Metastasis formation involves several steps. Two possible ways of metastasis formation: (a) first, single tumor cells disseminate form the primary tumor and invade the extracellular matrix, intravasate into blood or lymph vessels, and get transported and adhere to the endothelium. Secondly, (a) invasive tumor cells grow in vessels and do not transmigrate or (b) invasive tumor cells transmigrate through the endothelium, invade and from a secondary tumor in the targeted tissue.

Figure 2

Prerequisites for tumor cell migration on a 2D substrate and tumor cell invasion in a 3D extracellular matrix. (a) Scanning electron microscopic image of an MDA-MB-231 breast carcinoma cell on a planar glass and (b) transmission electron microscopic image of an MDA-MB-231 cell invaded in 3D collagen gel matrix. (a) For proper 2D motility, a cell needs to adhere/deadhere fast, remodel its cytoskeleton fast, and possess a high CSK-fluidity. (d) For proper 3D motility, a cell needs, in addition to the 2D motility properties, to generate high contractile forces, and the cells needs to overcome the viscous drag of the surrounding extracellular matrix to move forward.

Figure 3

Three currently discussed strategies for tumor cell transmigration through an endothelial cell monolayer. (a) The tumor cell transmigrates through the cytoplasm of the cell body. (b) The tumor cell induced apoptosis in the adjacent endothelial cell and migrated through the hole in the endothelial cell layer. (c) The tumor cell transmigrates through the endothelial cell-cell contacts without permanent destroying the endothelial cell monolayer.

Figure 4

Interactions between tumor and endothelial cells during tumor cell adhesion and transmigration.

Figure 5

Prerequisites for tumor cell transendothelial migration.

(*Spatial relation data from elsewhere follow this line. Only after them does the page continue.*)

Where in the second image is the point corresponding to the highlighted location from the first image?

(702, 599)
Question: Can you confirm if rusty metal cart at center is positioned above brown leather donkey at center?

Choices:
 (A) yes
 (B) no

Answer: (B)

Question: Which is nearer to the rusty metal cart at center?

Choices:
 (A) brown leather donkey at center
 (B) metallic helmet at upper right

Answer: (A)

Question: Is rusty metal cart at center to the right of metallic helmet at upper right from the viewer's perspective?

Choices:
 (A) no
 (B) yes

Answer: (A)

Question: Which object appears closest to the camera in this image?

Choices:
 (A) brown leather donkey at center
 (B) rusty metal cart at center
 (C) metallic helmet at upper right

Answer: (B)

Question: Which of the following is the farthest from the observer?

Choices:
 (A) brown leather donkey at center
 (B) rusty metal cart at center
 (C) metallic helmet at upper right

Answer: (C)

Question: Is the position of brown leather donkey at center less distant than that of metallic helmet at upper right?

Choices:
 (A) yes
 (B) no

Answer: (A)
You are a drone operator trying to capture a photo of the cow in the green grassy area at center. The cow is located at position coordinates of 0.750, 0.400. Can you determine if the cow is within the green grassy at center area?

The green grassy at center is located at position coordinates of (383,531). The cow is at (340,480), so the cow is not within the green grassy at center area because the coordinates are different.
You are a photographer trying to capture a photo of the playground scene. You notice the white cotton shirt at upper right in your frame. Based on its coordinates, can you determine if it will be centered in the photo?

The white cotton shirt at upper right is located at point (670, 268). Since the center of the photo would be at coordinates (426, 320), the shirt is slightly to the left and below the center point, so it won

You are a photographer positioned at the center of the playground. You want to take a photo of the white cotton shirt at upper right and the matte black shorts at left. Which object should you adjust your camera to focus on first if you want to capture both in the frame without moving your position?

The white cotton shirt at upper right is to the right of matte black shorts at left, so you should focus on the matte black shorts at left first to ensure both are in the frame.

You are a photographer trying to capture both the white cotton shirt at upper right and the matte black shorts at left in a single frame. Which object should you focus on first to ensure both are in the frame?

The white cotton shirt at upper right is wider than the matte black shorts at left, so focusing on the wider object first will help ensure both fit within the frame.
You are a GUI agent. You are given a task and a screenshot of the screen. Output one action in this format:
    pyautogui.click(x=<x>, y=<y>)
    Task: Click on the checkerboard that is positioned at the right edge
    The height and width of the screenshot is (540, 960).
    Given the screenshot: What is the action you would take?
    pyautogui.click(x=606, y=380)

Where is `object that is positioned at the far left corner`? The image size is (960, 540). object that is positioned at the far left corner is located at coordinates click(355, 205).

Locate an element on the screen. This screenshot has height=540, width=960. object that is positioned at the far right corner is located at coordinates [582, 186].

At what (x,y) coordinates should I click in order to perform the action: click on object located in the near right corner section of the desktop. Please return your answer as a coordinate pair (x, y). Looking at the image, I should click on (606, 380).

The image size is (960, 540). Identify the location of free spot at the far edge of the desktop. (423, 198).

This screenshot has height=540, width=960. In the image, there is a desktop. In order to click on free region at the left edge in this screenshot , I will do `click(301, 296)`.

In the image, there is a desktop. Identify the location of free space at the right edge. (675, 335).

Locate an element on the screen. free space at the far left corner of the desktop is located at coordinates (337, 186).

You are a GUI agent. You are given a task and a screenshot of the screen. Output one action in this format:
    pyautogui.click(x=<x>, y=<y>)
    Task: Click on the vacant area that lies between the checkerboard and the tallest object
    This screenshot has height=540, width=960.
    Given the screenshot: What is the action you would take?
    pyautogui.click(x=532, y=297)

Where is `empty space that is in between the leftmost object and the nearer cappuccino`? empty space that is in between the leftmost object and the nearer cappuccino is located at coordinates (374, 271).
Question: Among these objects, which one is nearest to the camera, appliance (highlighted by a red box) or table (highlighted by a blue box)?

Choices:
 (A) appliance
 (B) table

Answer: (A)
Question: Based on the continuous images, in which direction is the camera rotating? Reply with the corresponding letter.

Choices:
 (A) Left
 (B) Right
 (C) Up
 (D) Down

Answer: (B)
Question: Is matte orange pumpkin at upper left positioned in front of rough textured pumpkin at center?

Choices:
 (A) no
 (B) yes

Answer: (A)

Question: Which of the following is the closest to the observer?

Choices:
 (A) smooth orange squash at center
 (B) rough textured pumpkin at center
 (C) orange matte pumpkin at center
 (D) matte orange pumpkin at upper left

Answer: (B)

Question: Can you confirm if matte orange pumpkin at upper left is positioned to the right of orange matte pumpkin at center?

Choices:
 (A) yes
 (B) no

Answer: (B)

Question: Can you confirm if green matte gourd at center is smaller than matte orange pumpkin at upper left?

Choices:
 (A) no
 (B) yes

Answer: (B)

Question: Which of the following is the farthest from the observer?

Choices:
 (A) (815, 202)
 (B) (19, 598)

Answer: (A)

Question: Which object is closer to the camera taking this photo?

Single tumor cells adhere to the endothelium via cell adhesion receptors like integrins, muccins, or immunoglobulins and their counter-receptors on endothelial cells. Many other factors like enzymes, cytokines/chemokines influence these interaction as well as biomechanical properties of both cells (CSK-dynamics, CSK-fluidity, cell stiffness, and contractile force generation).

Figure 6

New role of the endothelium in the process of tumor cell invasion. (a) A human endothelial cell monolayer (e.g., HUVEC) cultured on top of a collagen fiber network-induced tumor cell invasion of cocultured human tumor cell lines. (b) The endothelium decreased the invasion of several invasive tumor cell lines (barrier for cell invasion), did not alter the invasion of tumor cells, or even enhanced tumor cell invasion into a collagen gel fiber matrix (enhancer for cell invasion).